Lacking a message, they took a licking ELECTION 1994

November 10, 1994|By John Rivera | John Rivera,Sun Staff Writer Staff writer Andrea F. Siegel contributed to this article.

A day after taking the worst beating in county history, Anne Arundel's bruised and battered Democrats mused over what went wrong and pondered their future as a minority party.

Republicans took the day Tuesday, winning the county executive race and unprecedented majorities on the County Council and the county's seats in the House of Delegates. State Sen. Michael J. Wagner, the county's senior Democrat, saw his 16-year State House run come to an end at the hands of recent Republican convert C. Edward Middlebrooks.

Republicans and Democrats alike seemed a little overwhelmed by the result. "I've just about come down off the ceiling," Helen Fister, chairwoman of the Republican Central Committee, said yesterday afternoon.

There was general agreement among members of both parties as to why Republicans did so well. Their party, led by gubernatorial candidate Ellen R. Sauerbrey's promise of a 24 percent income tax cut, had a message. The Democrats didn't.

"The Republicans have effectively linked Democrats to tax-and-spend. They all use that song, and they use it effectively," Mr. Wagner said. "I don't know how we recover.

"We don't have a Democratic message," Mr. Wagner continued. "They [Democrats] have to take a position and it has to be a universal position. They have to sell it like the Republicans do."

In a county where registered Democrats outnumber Republicans by a 3-to-2 margin, it was clear that many Democrats voted across party lines. "I don't think people have those kinds of party loyalties anymore," said Joseph W. Alton Jr., a Republican who was elected Anne Arundel's first county executive nearly 30 years ago.

"I think they have concerns about how [an issue or a candidate] relates to them and their families," Mr.

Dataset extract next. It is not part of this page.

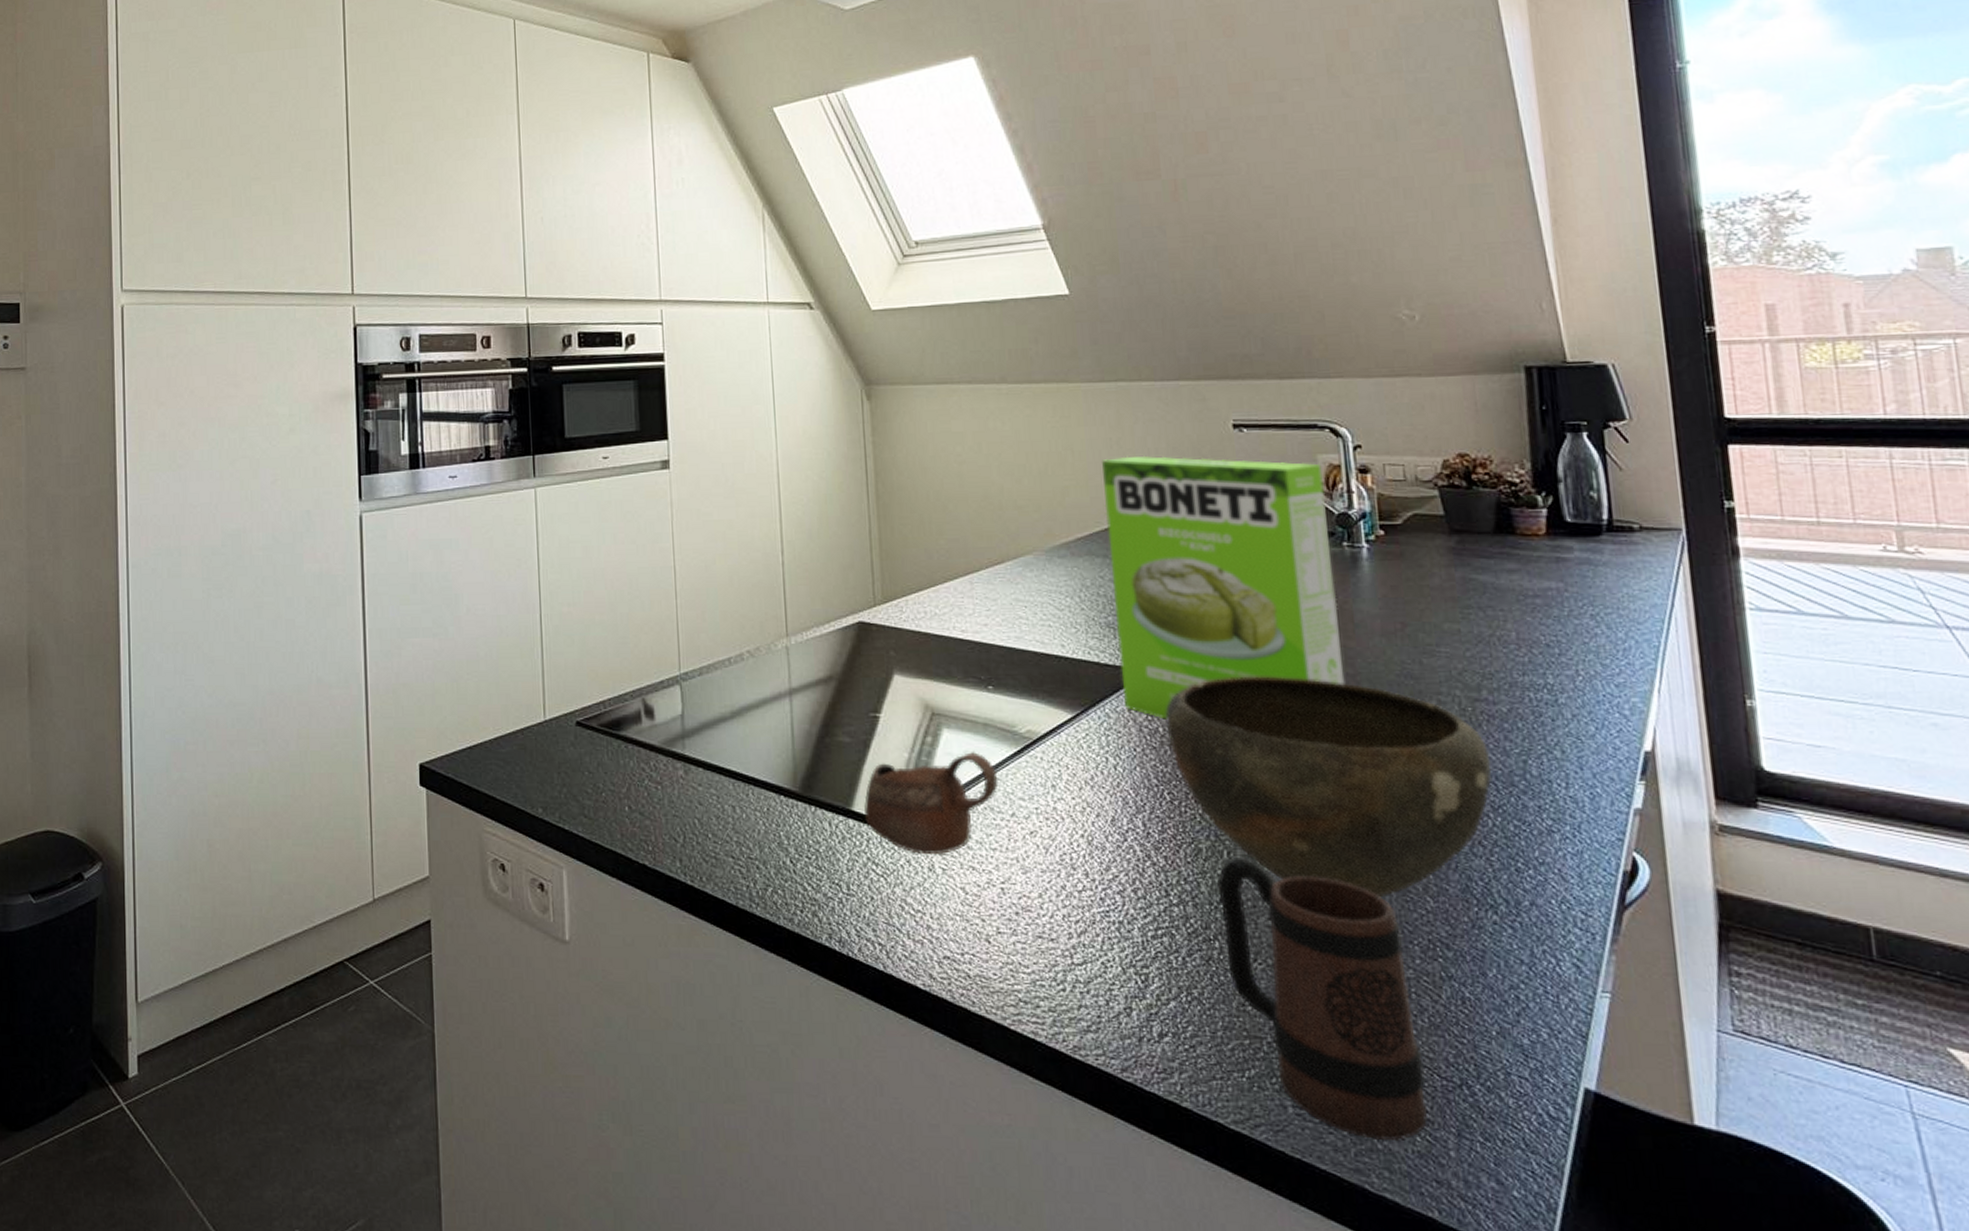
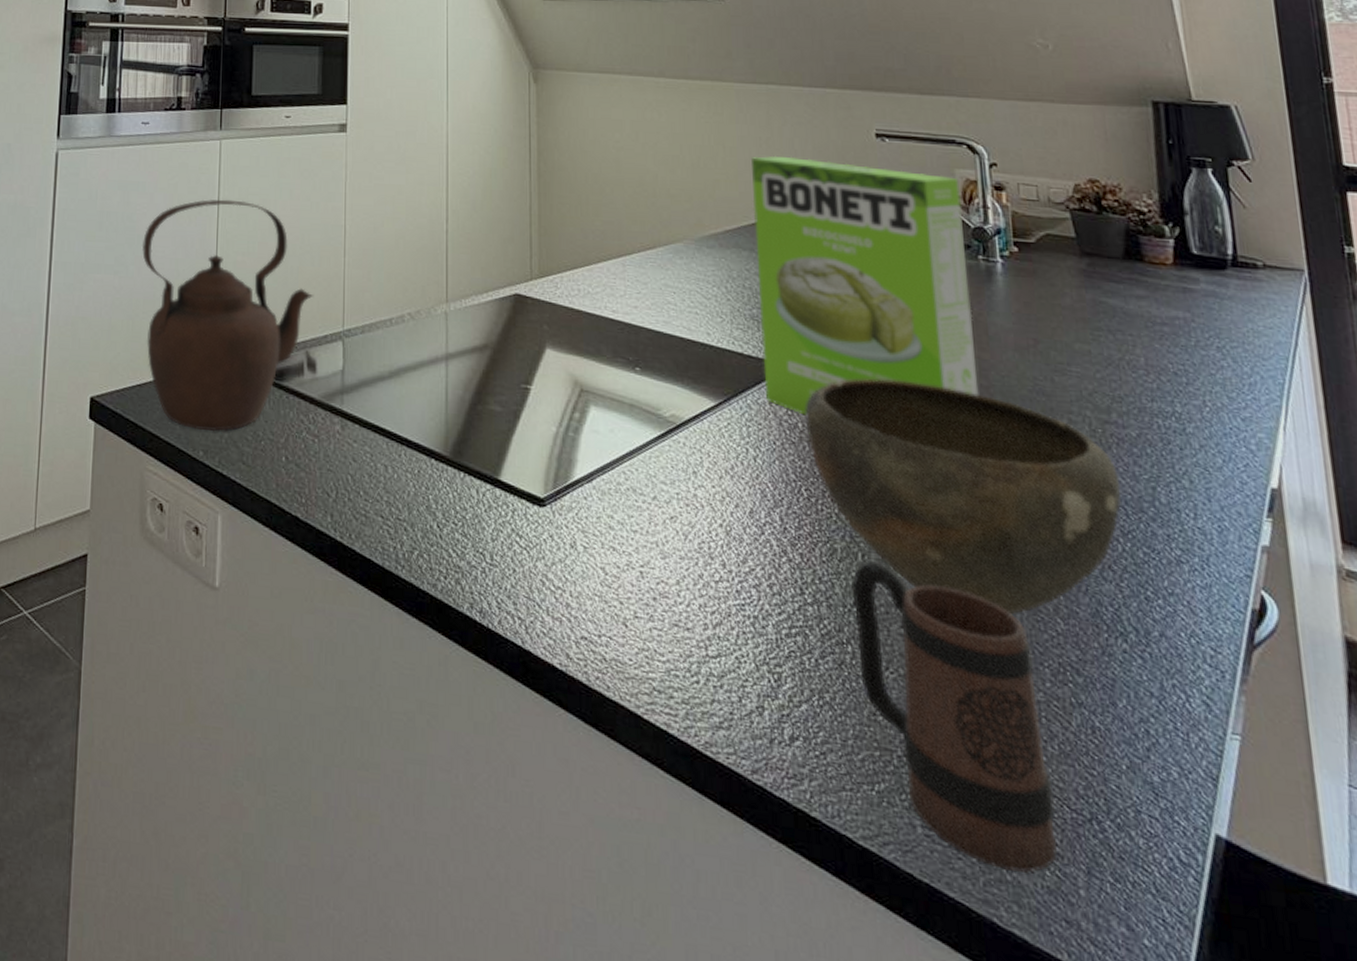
teapot: none [460,549,647,788] -> present [141,199,314,432]
cup: present [864,752,999,854] -> none [512,431,642,532]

Alton said. "People have something on their mind, and people who want to be elected had better find out what that is."

Michael E. Busch, a Democrat who won re-election to the House of Delegates in Annapolis' 30th District, said it will be very difficult for liberal Democrats to win political office in the county. "I think what it

does to the Democratic Party is it puts them in a position where they have to redefine themselves as candidates who project a more conservative image," he said.

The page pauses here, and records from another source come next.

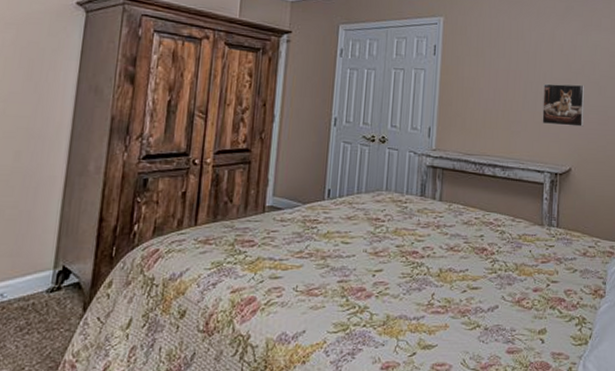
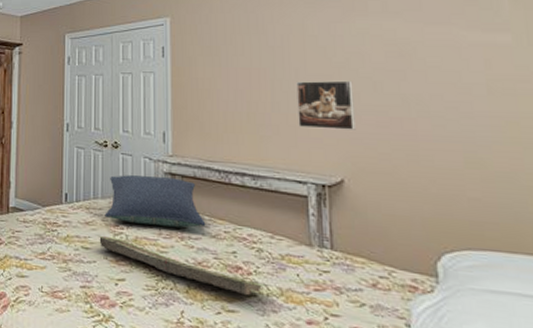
tray: none [356,229,504,273] -> present [95,234,265,296]
pillow: none [367,169,460,218] -> present [105,175,206,229]

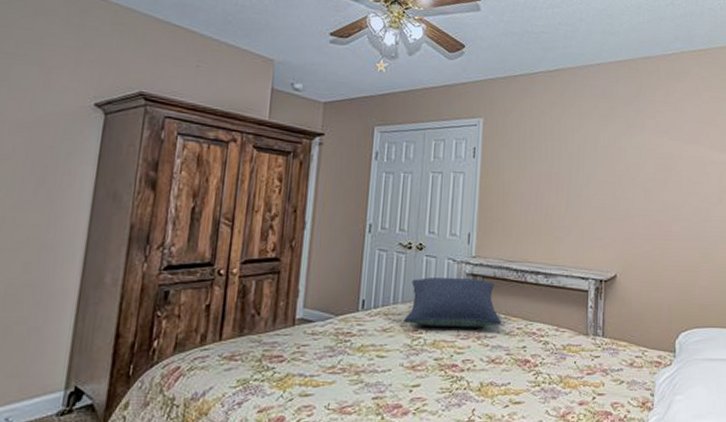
tray: present [95,234,265,296] -> none [392,341,548,387]
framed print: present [296,80,356,130] -> none [586,186,630,231]

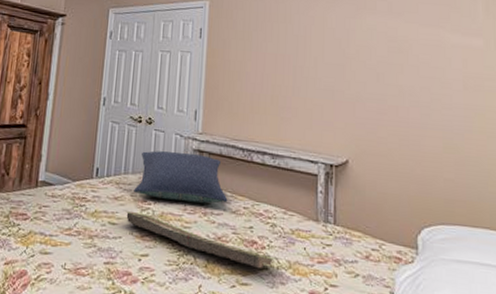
tray: none [392,341,548,387] -> present [123,210,276,269]

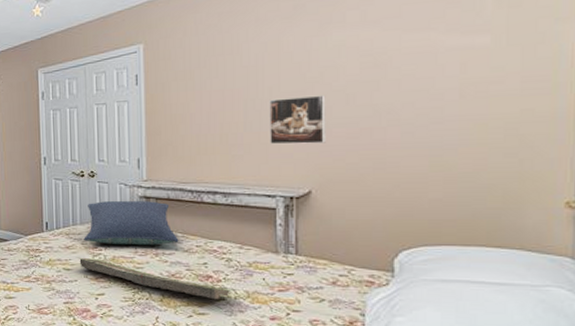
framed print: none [314,68,361,116] -> present [269,95,326,145]

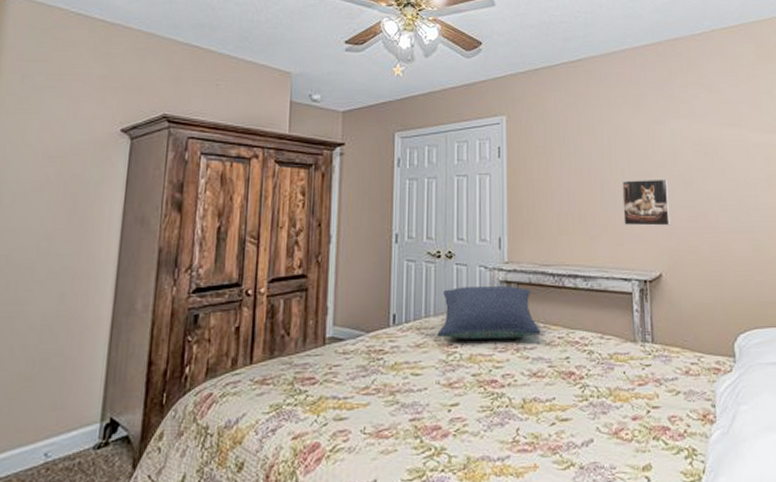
tray: present [75,257,233,300] -> none [426,357,596,401]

Painting longtime Democratic officials -- especially Mr. Wagner -- as political bosses who ran a party organization that made decisions in a back room also took its toll, Mr. Busch said. "I think people had their fill of that type of thing," he said.

Sen. Philip C. Jimeno, who survived a challenge from newcomer Nancy M. Schrum, acknowledged the Democratic Party is reeling, but insisted it is far from dead.

"I can't minimize the impact," Mr. Jimeno said. "But our base and our supporters are still there, and we will continue to go after what they want."

Mr. Jimeno said that moving through the 31st District in the waning days of the campaign, he could sense a groundswell of support for Mrs. Sauerbrey, which extended on Election Day to Republicans running for local office. Although Mr. Jimeno

was re-elected, only Del. Joan Cadden will return to Annapolis to represent the district. Dels. Charles W. "Stokes" Kolodziejski and W. Ray Huff were rejected by voters, who favored Republicans John Leopold and Victoria L. Schade instead.

Four years ago, Diane Evans was one of two Republicans elected to the County Council, the first from their party in 20 years. Now, she will be the senior member of a Republican majority and well-positioned to be elected council chairwoman next month. "I wouldn't say the Democratic Party is dead," Ms. Evans said. "What I can say is the Republican Party is alive and well.

"Those of us who have been talking about, and advocating, a more lean and frugal government -- that's what the public wants and that's what they voted for," she said.

There was also a heavy dose of anti-incumbent sentiment.

"The mentality was, 'Hey, let's get some new faces in. Let's get a change. It can't be any worse than it

is now,' " Mr. Wagner said. "I don't think they considered the issues at all."

Incumbent Mary Ann Love, the lone Democrat elected to North County's 32nd District House delegation, came within 281 votes of being an ex-delegate.

"The only thing that saved me was being there one session only, and maybe, oh, I hate to say it, but . . . the woman thing," she said.

The one bright spot yesterday was thinking ahead four years, when the Republicans will be running on their record and the Democrats will have the luxury of blaming them for whatever has gone wrong.

"Now the mantle of governing rests on them and the responsibility of success or failure rests on them. It was always easy to criticize as the minority party," Mr. Busch said. "So the ills of the world won't be put at the feet of the Democrats."